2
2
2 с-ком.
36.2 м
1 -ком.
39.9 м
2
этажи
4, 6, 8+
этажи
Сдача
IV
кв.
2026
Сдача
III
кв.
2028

··········

■ **Prompt**
All of the records above are to be set down again exactly.

■ **Problem solution**
2
2
2 с-ком.
36.2 м
1 -ком.
39.9 м
2
этажи
4, 6, 8+
этажи
Сдача
IV
кв.
2026
Сдача
III
кв.
2028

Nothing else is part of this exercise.